--- RECORDS TO USE Enclosed Below ---

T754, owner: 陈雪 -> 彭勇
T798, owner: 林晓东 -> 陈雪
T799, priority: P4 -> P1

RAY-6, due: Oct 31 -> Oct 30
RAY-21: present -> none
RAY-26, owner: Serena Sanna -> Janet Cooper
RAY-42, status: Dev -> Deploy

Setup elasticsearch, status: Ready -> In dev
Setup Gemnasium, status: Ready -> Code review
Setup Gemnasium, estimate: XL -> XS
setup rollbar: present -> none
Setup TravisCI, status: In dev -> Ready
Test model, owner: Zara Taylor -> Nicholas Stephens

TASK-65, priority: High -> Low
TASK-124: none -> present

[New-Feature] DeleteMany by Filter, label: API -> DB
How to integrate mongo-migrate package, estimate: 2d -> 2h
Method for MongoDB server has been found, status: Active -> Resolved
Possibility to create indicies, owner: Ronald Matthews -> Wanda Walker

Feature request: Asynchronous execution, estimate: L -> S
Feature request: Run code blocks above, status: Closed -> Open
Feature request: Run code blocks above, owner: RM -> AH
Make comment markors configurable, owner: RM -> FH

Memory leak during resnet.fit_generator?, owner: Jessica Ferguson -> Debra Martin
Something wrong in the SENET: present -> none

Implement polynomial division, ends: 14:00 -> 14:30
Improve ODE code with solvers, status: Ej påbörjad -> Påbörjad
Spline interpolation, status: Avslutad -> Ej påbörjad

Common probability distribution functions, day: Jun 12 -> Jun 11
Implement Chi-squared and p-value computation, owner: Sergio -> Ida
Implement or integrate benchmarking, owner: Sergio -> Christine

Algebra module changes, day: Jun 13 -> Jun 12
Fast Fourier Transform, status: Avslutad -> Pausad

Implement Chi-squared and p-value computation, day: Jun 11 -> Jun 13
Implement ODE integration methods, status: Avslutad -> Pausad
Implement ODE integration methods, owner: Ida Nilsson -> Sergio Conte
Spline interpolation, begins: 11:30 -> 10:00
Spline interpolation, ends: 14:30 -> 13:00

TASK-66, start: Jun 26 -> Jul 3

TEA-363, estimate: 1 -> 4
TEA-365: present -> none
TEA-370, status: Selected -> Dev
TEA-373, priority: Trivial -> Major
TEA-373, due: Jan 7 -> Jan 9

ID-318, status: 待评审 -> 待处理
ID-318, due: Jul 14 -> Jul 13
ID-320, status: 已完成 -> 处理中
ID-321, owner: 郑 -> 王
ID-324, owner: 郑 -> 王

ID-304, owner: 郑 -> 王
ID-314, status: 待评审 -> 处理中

--- End of Enclosed RECORDS TO USE ---

Your answer must be the lines above, unchanged, from the first one through the line that holds "TEA-373, due: Jan 7 -> Jan 9", inclusive, and no others.

#### RESPONSE
T754, owner: 陈雪 -> 彭勇
T798, owner: 林晓东 -> 陈雪
T799, priority: P4 -> P1

RAY-6, due: Oct 31 -> Oct 30
RAY-21: present -> none
RAY-26, owner: Serena Sanna -> Janet Cooper
RAY-42, status: Dev -> Deploy

Setup elasticsearch, status: Ready -> In dev
Setup Gemnasium, status: Ready -> Code review
Setup Gemnasium, estimate: XL -> XS
setup rollbar: present -> none
Setup TravisCI, status: In dev -> Ready
Test model, owner: Zara Taylor -> Nicholas Stephens

TASK-65, priority: High -> Low
TASK-124: none -> present

[New-Feature] DeleteMany by Filter, label: API -> DB
How to integrate mongo-migrate package, estimate: 2d -> 2h
Method for MongoDB server has been found, status: Active -> Resolved
Possibility to create indicies, owner: Ronald Matthews -> Wanda Walker

Feature request: Asynchronous execution, estimate: L -> S
Feature request: Run code blocks above, status: Closed -> Open
Feature request: Run code blocks above, owner: RM -> AH
Make comment markors configurable, owner: RM -> FH

Memory leak during resnet.fit_generator?, owner: Jessica Ferguson -> Debra Martin
Something wrong in the SENET: present -> none

Implement polynomial division, ends: 14:00 -> 14:30
Improve ODE code with solvers, status: Ej påbörjad -> Påbörjad
Spline interpolation, status: Avslutad -> Ej påbörjad

Common probability distribution functions, day: Jun 12 -> Jun 11
Implement Chi-squared and p-value computation, owner: Sergio -> Ida
Implement or integrate benchmarking, owner: Sergio -> Christine

Algebra module changes, day: Jun 13 -> Jun 12
Fast Fourier Transform, status: Avslutad -> Pausad

Implement Chi-squared and p-value computation, day: Jun 11 -> Jun 13
Implement ODE integration methods, status: Avslutad -> Pausad
Implement ODE integration methods, owner: Ida Nilsson -> Sergio Conte
Spline interpolation, begins: 11:30 -> 10:00
Spline interpolation, ends: 14:30 -> 13:00

TASK-66, start: Jun 26 -> Jul 3

TEA-363, estimate: 1 -> 4
TEA-365: present -> none
TEA-370, status: Selected -> Dev
TEA-373, priority: Trivial -> Major
TEA-373, due: Jan 7 -> Jan 9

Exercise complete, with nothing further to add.